Apocalypse 22, 12-20 – Voici que je viens sans tarder

 

Pasteur Bernard Mourou

Depuis que nous avons commencé à nous pencher sur l’Apocalypse, nous avons constaté que ces textes faisaient une alterner la vue et la parole, les visions et les voix entendues.

Dimanche dernier le texte mettait sous nos yeux la vision de la Jérusalem céleste. A l’inverse, notre passage nous fait seulement entendre une voix, une parole.

L’origine de cette voix n’est pas tout de suite dévoilée. Au début de notre passage, elle reste mystérieuse. Le texte évoque une voix, sans autres précisions.

Serait-ce un ange, comme dans d’autres passages. 

C’est au fil du texte que nous apprenons qui parle. Cette voix vient de celui qui se présente comme l’alpha et l’oméga, le premier et le dernier, le commencement et la fin. Il ne s’agit donc pas d’un ange, mais du Christ lui-même.

Nous tenons là une des clefs de l’Apocalypse : ce livre ne nous parle pas des événements qui doivent advenir, comme on le croit trop souvent, mais du Christ et de son dévoilement déjà dans notre monde.

Que dit-elle, cette parole ?

Le but premier de ce livre, nous l’avons vu, c’est de réconforter des chrétiens aux prises avec des situations difficiles. Dans cette logique, notre passage commence par cette affirmation pleine d’espérance : Voici que je viens sans tarder.

Cette parole prend donc les allures d’une promesse. Et pour en montrer toute l’importance, notre auteur la répétera une seconde fois, à la fin de notre passage. Elle encadre ainsi l’ensemble de notre passage.

Voici que je viens sans tarder.

Deux mille ans plus tard, comment interpréter cette indication temporelle ?

Voici que je viens sans tarder.

En fait, dans nos vies nous constatons que le Christ est déjà là tout en n’y étant pas complètement. C’est par les yeux de la foi que nous le voyons. Pour le dire autrement, nous vivons entre ce qui est déjà là et ce qui n’est pas encore là.

Mais ce texte soulève encore d’autres questions.

Que penser de l’attente ? Est-ce finalement une attitude si positive, comme notre texte semble nous le laisser comprendre ? Attendre, n’est-pas passer à côté de la vie ?

Une autre question est celle de la rétribution.

J’apporte avec moi le salaire que je vais donner à chacun selon ce qu’il a fait.

La notion de salaire est-il compatible avec celle de la grâce gratuite, à laquelle nous sommes tous attachés ? Avons-nous affaire ici à un retour à la théologie des œuvres, comme Luther n’était pas loin de le penser ?
_____
◆ **Consigne**: Recopiez mot pour mot le passage de la prédication qui commence par « L’origine de cette » et se poursuit jusqu'à « sans autres précisions. ». Le matériel qui vient ensuite provient d'une autre source.

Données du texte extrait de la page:
_____
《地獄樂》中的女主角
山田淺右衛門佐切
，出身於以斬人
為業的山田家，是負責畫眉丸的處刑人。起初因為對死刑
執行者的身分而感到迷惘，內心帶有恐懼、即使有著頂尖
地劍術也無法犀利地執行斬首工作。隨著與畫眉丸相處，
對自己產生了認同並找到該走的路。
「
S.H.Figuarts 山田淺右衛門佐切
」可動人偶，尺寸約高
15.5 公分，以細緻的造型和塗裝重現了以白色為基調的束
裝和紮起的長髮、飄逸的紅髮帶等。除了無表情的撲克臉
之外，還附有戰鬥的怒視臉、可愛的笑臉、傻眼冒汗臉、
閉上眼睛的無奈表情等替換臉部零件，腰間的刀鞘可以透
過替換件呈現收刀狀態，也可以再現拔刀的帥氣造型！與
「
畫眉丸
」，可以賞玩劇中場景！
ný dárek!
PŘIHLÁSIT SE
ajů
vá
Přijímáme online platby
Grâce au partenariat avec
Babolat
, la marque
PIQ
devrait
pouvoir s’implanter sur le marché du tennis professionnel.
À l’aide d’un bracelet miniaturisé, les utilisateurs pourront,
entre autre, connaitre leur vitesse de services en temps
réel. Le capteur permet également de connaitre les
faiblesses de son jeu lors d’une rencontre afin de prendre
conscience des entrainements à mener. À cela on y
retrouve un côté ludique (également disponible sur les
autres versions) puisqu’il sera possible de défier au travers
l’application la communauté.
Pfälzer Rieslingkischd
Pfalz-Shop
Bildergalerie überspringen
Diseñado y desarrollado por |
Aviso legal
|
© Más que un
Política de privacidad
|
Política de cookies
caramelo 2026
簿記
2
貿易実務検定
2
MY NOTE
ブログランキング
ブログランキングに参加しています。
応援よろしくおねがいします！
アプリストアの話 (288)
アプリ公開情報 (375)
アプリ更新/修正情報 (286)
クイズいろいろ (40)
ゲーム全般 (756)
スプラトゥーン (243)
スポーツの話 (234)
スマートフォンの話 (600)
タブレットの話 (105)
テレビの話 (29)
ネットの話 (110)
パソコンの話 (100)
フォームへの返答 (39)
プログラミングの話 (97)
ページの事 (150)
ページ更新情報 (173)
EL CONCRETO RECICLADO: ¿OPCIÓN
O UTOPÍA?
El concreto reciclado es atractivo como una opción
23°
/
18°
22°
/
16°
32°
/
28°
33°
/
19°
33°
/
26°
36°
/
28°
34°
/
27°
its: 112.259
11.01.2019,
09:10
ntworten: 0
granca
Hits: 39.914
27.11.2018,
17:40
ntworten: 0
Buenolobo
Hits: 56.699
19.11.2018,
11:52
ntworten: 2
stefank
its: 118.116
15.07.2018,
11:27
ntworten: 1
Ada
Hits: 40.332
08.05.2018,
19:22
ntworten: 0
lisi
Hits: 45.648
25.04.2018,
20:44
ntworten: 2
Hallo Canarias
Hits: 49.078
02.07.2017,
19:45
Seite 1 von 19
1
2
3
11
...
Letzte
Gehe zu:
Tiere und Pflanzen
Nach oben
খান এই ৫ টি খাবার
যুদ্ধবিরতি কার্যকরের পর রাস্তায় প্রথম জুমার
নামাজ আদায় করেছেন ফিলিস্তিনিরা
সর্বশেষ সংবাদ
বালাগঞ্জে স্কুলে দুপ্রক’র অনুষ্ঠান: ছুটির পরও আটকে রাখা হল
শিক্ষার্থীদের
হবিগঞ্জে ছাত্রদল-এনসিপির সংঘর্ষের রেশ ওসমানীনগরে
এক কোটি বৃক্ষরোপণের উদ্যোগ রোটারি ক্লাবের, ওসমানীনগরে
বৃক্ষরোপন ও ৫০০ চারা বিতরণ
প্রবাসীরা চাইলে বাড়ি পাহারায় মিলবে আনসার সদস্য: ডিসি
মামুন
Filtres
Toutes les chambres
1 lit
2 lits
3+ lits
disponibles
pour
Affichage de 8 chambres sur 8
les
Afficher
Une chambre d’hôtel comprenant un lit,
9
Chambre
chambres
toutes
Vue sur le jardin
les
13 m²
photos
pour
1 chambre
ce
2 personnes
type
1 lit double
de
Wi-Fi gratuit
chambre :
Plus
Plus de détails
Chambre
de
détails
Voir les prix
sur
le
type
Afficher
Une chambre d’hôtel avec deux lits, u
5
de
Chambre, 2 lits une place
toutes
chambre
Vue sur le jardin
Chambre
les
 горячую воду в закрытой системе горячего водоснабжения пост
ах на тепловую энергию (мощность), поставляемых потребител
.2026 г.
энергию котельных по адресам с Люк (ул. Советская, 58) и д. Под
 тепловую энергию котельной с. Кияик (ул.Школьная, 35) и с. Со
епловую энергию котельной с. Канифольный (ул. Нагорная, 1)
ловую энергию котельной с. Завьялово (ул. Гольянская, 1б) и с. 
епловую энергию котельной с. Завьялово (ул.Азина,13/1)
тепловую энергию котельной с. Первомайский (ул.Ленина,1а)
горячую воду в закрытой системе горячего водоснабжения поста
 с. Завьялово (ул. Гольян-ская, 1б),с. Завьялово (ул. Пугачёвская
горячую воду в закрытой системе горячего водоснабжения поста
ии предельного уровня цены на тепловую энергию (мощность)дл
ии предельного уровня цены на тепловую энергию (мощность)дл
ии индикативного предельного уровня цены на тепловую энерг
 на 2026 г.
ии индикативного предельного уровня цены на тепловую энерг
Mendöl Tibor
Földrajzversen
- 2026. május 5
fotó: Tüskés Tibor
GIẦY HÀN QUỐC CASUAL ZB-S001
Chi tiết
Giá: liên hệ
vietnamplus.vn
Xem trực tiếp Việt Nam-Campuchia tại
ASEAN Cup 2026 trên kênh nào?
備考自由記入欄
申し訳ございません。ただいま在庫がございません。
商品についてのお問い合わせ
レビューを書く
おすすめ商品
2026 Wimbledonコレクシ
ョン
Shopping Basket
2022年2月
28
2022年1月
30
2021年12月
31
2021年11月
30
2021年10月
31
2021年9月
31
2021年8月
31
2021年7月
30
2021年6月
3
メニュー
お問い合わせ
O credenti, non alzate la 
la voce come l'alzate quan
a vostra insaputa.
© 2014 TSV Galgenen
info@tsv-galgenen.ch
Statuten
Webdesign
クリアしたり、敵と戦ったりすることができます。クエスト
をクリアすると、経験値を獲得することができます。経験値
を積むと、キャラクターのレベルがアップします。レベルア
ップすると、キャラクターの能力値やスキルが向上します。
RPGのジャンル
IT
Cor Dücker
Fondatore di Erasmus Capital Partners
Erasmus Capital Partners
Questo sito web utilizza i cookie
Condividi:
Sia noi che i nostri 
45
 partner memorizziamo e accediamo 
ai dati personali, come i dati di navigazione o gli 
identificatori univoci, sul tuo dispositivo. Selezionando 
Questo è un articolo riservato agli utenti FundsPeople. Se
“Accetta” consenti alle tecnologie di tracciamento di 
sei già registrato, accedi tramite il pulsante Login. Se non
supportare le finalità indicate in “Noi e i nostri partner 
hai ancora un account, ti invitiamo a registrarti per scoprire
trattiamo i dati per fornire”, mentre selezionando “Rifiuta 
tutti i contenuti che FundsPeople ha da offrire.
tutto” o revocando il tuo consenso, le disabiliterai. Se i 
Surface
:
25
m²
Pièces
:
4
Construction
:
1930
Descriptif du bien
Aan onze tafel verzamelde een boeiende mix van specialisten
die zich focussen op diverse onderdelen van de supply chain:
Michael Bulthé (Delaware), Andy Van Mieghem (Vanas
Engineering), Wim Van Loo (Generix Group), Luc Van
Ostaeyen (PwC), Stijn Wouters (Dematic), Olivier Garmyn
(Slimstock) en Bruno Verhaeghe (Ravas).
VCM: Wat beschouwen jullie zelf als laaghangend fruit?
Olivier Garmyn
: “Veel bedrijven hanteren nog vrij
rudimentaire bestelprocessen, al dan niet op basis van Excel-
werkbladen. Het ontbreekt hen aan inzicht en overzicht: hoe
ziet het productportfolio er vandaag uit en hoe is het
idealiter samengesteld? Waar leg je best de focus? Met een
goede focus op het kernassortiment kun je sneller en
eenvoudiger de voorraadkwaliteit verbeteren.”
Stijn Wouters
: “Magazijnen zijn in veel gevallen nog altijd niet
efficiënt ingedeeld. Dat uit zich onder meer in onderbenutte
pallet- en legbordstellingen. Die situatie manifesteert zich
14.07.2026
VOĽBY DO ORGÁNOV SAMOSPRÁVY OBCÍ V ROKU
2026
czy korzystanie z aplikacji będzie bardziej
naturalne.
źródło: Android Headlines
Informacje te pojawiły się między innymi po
_____
◆ **Résultat de l'exercice**:
L’origine de cette voix n’est pas tout de suite dévoilée. Au début de notre passage, elle reste mystérieuse. Le texte évoque une voix, sans autres précisions.